» **The request**
Copy out every line word for word, from the start of the records down to and including the line containing "சிரக்கம்பம்".

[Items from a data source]
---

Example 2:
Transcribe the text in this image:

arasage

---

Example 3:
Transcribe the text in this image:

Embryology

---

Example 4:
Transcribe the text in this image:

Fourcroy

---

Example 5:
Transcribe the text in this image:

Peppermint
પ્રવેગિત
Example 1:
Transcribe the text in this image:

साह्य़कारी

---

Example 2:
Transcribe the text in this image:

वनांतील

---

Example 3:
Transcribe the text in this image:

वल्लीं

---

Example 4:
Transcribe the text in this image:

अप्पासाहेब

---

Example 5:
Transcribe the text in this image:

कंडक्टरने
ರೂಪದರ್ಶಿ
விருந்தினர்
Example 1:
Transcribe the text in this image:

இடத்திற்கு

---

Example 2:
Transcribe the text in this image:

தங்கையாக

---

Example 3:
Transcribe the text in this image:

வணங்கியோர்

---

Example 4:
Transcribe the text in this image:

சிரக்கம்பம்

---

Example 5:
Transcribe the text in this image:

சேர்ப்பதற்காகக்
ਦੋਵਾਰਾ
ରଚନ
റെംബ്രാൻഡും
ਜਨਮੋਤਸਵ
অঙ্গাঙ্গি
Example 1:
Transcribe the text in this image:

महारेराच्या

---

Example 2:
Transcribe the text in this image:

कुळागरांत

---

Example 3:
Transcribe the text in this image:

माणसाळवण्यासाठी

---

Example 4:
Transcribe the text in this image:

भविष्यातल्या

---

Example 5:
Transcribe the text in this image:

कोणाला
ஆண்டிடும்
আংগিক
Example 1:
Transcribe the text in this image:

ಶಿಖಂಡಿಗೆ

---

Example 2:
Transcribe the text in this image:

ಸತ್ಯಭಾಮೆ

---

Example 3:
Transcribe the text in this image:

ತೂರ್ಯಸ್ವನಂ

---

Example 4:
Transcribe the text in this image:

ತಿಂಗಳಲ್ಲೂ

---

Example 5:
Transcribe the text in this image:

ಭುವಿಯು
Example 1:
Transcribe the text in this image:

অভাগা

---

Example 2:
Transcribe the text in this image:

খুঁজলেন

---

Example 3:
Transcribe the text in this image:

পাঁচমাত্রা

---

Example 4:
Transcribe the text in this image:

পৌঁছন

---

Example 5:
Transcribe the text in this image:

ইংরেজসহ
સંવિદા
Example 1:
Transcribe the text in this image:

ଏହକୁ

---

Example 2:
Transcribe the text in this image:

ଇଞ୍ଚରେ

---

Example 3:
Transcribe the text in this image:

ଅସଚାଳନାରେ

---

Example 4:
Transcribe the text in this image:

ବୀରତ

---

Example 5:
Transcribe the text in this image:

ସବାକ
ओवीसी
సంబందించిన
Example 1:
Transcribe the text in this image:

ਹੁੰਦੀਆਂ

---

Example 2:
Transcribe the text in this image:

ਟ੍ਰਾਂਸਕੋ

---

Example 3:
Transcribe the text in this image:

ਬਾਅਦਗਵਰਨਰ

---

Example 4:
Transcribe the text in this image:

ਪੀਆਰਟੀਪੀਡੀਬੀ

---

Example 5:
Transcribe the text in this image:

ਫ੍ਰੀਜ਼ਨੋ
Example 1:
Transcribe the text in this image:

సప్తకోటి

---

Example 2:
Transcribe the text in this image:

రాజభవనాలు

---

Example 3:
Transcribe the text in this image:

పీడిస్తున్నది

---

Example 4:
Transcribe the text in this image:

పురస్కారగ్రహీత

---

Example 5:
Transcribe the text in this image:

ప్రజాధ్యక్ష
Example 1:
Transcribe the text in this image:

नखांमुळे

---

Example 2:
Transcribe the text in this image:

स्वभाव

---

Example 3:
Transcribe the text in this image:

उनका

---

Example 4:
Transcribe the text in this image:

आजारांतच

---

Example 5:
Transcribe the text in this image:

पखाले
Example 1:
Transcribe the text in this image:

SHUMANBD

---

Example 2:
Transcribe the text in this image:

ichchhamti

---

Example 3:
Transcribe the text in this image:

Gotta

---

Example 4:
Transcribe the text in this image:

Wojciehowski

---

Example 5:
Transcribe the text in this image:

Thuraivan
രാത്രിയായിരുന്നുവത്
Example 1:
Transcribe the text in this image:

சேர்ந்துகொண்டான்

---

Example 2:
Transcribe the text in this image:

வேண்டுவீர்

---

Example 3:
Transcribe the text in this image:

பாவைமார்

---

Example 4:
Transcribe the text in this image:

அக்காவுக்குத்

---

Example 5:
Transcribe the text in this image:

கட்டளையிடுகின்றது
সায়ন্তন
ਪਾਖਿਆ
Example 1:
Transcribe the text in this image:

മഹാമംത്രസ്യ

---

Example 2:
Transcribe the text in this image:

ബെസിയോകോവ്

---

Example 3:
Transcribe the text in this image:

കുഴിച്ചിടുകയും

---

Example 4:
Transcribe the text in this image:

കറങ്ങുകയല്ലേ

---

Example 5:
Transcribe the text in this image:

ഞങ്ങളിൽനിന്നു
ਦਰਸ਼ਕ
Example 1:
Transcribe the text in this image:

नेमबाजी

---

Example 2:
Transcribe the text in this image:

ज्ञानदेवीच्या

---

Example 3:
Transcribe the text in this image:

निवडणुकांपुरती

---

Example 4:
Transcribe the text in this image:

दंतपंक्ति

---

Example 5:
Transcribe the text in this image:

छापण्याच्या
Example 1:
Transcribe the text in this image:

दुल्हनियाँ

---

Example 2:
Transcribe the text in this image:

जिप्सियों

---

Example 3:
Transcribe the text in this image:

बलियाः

» **Written reply**
---

Example 2:
Transcribe the text in this image:

arasage

---

Example 3:
Transcribe the text in this image:

Embryology

---

Example 4:
Transcribe the text in this image:

Fourcroy

---

Example 5:
Transcribe the text in this image:

Peppermint
પ્રવેગિત
Example 1:
Transcribe the text in this image:

साह्य़कारी

---

Example 2:
Transcribe the text in this image:

वनांतील

---

Example 3:
Transcribe the text in this image:

वल्लीं

---

Example 4:
Transcribe the text in this image:

अप्पासाहेब

---

Example 5:
Transcribe the text in this image:

कंडक्टरने
ರೂಪದರ್ಶಿ
விருந்தினர்
Example 1:
Transcribe the text in this image:

இடத்திற்கு

---

Example 2:
Transcribe the text in this image:

தங்கையாக

---

Example 3:
Transcribe the text in this image:

வணங்கியோர்

---

Example 4:
Transcribe the text in this image:

சிரக்கம்பம்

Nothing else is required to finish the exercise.